On this page we have distilled a few top hints for running a Ketso workshop.
Getting off to a good start
Make sure you introduce the aims of the session and give an overview of the workshop process at the beginning. It is a good idea to say roughly how long each stage will last, to give people a sign post and help you manage the discussions. It really helps if you briefly describe how participants will use each piece of Ketso, as clearly as possible.
- Download a slideshow (PowerPoint) here that will help you to introduce the kit and how it works. This has pictures to help you lead people through the process easily.
- You can see exampkles of how to introduce the kit and stages of the process in this how-to video on running a Ketso workshop. There are also sample scripts for introductions in the sample workshop plans.
- Note that you may need to go around the tables and repeat key points and demonstrate how to use the kit. It is especially helpful to demonstrate moving the leaves to form clusters of leaves.
Keeping everyone engaged
Everyone has leaves
Make sure everyone has some leaves and a pen.
- Sometimes one person will hold on to all the leaves and try to act as a scribe.
- You may need to check that everyone gets leaves again at each stage, as new leaf colours are handed out.
- You may also need to check that people are using the pens provided, not their own (which won't wash off).
Think then share
At each stage give people time on their own to develop their ideas (and write or draw them on leaves) before sharing them with the group.
- You will need to state this clearly.
- This point is covered in the slideshow you can download here to introduce Ketso.
- You may need to repeat it at several stages, especially if there are some dominant people in the groups.
- Ask participants to read one leaf at a time and take turns to place their leaves. Leaves can be discussed and moved afterwards.
Keeping it simple
Introduce one element of the kit at a time
- It is a good idea to introduce each element of the kit one by one, so participants don't get overwhelmed and are able to focus on what you are asking them to do.
- A warm-up exercise to introduce the leaves and how to write on them, placing them on the back of the small felt Ketso Planners that come with the kit is ideal. Leaves can just be read out and placed on the small felts without worrying about where they go.
- This hint is especially important if you are working with people with learning difficulties, but is helpful for all kinds of participants.

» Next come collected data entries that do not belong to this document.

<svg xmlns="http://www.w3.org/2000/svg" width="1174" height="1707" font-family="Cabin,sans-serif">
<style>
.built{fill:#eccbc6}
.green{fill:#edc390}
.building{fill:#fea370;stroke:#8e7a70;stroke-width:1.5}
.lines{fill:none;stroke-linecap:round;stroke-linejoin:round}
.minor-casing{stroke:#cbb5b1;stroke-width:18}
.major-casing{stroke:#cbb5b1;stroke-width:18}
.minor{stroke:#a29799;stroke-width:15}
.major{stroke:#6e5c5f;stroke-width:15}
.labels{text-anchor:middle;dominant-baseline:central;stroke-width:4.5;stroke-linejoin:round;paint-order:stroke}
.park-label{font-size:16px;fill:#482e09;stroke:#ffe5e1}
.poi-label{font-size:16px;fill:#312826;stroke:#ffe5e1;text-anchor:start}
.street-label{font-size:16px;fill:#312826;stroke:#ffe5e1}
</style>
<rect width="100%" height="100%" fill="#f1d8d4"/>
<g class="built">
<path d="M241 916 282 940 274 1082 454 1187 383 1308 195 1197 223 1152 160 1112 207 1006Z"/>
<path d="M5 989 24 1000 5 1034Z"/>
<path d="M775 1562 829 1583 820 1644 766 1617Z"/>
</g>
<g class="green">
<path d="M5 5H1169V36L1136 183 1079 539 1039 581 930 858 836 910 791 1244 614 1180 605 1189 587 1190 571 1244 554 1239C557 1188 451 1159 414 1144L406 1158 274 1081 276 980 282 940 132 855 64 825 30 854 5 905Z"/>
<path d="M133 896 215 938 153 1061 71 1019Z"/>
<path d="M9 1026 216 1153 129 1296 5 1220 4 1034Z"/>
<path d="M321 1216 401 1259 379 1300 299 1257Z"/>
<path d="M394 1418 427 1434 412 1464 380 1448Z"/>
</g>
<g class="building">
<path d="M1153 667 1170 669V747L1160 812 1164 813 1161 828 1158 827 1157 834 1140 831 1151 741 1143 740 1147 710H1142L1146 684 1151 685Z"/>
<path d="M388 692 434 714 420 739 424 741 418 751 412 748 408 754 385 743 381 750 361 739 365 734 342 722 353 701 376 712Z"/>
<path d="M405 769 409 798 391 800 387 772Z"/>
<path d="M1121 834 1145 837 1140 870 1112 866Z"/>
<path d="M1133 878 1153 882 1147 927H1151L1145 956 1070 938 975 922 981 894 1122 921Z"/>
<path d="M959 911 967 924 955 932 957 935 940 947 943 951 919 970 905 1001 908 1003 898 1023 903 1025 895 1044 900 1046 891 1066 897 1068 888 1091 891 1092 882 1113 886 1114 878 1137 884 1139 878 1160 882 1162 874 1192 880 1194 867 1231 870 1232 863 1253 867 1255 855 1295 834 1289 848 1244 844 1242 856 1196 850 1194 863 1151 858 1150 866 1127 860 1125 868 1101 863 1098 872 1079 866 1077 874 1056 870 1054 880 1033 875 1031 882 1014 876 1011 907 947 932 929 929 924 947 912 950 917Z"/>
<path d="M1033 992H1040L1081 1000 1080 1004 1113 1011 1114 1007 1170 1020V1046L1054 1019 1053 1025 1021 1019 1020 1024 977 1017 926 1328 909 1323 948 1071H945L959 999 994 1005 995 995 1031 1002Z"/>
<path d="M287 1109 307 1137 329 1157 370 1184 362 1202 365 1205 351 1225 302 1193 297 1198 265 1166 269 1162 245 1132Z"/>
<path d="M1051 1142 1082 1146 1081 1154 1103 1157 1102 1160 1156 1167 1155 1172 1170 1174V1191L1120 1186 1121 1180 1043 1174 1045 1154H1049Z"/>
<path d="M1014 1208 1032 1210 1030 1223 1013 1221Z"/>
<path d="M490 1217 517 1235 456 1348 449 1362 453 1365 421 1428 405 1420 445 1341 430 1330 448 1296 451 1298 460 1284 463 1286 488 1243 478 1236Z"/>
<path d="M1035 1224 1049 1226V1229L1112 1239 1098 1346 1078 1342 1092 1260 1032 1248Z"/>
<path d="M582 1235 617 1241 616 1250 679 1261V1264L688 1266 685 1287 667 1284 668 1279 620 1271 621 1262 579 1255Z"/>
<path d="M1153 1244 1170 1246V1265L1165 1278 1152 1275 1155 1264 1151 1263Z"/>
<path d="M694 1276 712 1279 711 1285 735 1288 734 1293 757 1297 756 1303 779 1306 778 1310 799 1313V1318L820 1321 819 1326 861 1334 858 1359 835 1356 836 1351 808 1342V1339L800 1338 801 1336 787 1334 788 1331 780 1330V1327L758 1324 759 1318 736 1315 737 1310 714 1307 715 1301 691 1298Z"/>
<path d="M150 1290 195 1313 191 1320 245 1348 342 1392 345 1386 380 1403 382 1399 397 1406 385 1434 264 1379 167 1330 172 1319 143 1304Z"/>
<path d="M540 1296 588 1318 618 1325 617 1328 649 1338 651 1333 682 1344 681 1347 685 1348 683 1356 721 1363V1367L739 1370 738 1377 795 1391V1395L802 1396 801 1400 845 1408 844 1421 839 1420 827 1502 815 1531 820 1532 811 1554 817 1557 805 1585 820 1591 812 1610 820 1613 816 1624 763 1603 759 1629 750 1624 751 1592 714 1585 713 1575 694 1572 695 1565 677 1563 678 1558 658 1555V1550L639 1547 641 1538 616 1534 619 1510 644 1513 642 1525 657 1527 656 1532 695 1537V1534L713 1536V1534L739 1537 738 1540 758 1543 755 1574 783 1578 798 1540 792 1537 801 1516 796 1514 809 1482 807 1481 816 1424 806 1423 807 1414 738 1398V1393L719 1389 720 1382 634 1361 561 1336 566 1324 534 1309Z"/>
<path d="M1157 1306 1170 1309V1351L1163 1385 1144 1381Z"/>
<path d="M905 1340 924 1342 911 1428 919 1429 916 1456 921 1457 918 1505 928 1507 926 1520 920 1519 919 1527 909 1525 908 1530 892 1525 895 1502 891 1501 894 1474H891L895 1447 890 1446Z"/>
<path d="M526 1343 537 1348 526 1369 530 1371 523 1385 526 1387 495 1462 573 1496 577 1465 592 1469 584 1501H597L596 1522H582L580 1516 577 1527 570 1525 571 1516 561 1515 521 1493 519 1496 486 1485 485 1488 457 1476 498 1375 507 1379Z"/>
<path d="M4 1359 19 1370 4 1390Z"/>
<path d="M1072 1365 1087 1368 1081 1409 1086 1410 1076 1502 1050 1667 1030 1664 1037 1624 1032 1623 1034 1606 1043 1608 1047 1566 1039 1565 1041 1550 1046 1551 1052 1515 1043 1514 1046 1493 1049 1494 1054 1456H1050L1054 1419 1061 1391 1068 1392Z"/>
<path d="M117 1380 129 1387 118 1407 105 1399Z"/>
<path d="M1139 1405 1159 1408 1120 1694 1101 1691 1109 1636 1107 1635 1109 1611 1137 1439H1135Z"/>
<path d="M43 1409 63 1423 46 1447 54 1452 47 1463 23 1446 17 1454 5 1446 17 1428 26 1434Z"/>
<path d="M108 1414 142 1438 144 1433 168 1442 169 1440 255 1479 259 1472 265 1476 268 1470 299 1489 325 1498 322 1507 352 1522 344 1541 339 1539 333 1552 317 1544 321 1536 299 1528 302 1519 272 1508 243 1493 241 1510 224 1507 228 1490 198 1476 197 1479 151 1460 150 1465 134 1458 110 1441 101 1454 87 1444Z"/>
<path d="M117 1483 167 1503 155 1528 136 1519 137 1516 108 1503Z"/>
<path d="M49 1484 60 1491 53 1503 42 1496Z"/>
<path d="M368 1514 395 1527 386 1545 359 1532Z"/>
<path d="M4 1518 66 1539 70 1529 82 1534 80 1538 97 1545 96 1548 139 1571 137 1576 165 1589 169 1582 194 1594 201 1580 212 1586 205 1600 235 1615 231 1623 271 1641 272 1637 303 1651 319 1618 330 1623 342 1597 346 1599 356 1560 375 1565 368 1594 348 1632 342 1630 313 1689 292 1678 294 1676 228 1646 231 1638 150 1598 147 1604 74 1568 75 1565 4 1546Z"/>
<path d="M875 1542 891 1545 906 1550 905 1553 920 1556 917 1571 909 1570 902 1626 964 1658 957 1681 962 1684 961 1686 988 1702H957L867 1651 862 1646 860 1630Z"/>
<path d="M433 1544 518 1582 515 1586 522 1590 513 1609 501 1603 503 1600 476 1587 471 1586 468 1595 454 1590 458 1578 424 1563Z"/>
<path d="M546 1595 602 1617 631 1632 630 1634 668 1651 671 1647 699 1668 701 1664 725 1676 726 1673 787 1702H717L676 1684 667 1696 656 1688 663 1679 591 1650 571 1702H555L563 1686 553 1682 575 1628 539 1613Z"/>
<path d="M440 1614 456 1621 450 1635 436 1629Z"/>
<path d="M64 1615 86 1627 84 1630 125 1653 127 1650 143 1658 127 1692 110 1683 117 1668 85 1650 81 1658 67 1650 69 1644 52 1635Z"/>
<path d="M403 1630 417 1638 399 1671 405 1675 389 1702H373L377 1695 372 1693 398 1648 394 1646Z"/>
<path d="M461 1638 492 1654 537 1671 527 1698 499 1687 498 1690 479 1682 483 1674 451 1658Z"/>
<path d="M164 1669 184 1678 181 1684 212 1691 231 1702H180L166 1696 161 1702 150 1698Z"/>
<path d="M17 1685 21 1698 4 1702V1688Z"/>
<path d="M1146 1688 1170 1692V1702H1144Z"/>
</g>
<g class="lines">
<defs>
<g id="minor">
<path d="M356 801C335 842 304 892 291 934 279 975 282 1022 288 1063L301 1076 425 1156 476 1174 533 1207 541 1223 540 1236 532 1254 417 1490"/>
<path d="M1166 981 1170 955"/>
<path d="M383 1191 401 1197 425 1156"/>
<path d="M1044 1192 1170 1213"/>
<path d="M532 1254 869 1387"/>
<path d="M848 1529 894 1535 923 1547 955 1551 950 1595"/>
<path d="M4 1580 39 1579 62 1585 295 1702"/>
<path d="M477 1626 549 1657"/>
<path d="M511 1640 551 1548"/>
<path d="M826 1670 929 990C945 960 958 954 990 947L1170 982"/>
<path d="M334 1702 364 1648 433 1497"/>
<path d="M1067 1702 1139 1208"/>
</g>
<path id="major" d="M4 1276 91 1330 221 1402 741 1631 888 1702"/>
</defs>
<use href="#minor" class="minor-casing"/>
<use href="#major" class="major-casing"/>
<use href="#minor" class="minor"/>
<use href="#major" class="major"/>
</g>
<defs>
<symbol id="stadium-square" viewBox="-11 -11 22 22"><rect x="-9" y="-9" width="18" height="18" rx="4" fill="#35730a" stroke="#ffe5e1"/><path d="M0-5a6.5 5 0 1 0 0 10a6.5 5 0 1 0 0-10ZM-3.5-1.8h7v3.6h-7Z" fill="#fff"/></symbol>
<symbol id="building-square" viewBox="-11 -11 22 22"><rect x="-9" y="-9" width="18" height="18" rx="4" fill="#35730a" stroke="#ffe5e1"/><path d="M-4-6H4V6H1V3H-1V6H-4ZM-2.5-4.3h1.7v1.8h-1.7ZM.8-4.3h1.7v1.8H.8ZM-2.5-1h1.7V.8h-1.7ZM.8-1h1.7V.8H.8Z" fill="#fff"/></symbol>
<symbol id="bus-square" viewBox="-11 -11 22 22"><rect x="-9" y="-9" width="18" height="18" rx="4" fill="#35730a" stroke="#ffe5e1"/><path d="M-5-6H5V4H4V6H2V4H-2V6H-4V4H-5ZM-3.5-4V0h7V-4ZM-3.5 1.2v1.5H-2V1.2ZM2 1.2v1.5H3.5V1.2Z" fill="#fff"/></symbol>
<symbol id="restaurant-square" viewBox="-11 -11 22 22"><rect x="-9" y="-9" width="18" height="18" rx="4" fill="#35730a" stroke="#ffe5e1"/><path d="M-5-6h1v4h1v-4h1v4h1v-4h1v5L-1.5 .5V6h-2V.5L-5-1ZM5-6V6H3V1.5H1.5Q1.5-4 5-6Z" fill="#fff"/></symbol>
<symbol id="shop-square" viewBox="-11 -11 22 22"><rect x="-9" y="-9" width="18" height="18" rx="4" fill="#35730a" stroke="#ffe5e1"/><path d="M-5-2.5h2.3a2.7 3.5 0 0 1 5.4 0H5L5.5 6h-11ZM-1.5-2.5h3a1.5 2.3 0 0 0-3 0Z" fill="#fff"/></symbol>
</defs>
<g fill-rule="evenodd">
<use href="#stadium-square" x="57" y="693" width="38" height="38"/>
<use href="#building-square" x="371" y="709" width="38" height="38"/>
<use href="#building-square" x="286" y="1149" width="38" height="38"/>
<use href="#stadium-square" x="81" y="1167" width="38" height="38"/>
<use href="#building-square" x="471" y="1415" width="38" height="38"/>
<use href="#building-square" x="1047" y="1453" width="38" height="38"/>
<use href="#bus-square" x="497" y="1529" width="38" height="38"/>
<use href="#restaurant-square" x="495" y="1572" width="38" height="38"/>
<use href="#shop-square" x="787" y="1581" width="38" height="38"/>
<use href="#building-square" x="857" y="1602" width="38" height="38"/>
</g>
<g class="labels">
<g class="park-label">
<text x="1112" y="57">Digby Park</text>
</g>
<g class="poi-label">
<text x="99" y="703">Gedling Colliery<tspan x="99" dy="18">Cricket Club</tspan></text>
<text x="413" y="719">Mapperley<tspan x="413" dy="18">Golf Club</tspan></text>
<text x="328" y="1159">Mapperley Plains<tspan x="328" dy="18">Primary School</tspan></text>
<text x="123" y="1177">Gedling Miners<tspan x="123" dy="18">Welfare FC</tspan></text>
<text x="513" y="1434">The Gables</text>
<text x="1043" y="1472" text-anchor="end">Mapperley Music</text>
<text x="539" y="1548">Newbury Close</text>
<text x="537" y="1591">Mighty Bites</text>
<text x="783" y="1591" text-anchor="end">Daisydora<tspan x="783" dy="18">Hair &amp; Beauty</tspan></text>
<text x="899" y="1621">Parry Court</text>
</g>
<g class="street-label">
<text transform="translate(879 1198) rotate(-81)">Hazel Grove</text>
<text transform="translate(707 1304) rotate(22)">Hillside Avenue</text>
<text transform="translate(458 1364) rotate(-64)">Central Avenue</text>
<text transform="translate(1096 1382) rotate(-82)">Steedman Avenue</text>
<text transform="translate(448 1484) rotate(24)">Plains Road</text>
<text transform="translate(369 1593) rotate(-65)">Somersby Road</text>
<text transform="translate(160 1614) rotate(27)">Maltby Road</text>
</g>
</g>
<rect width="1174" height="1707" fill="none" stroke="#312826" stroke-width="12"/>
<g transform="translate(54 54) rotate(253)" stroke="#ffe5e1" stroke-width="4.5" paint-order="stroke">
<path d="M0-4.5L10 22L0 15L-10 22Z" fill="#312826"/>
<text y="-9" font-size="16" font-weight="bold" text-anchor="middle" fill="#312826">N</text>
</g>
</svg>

Use one colour leaf at a time
- This is a good general rule of thumb, as it helps people focus on the question in hand and reduces confusion
- This also allows you to use the leaves to ask different types of question - e.g. what do you like / what is good about this, what are the future possibilities, what are the challenges, how can they be overcome. This encourages a more holistic view, considering the topic from different angles, and helps people to think more creatively.
Start with the felt folded to hide the branches
- Keeping the themes (on the branches) hidden at first means that people can develop their initial ideas before they see the themes you have provided (if you have provided themes).
- This allows people to start thinking along their own lines, then to relate them to themes after they have started, rather than worrying about getting the answers 'right'.
- After some ideas are developed (a few minutes), open the felts and ask participants to see where their ideas fit. The branches can then act as prompts for more ideas.
- It is important to have at least one blank branch so new themes can emerge!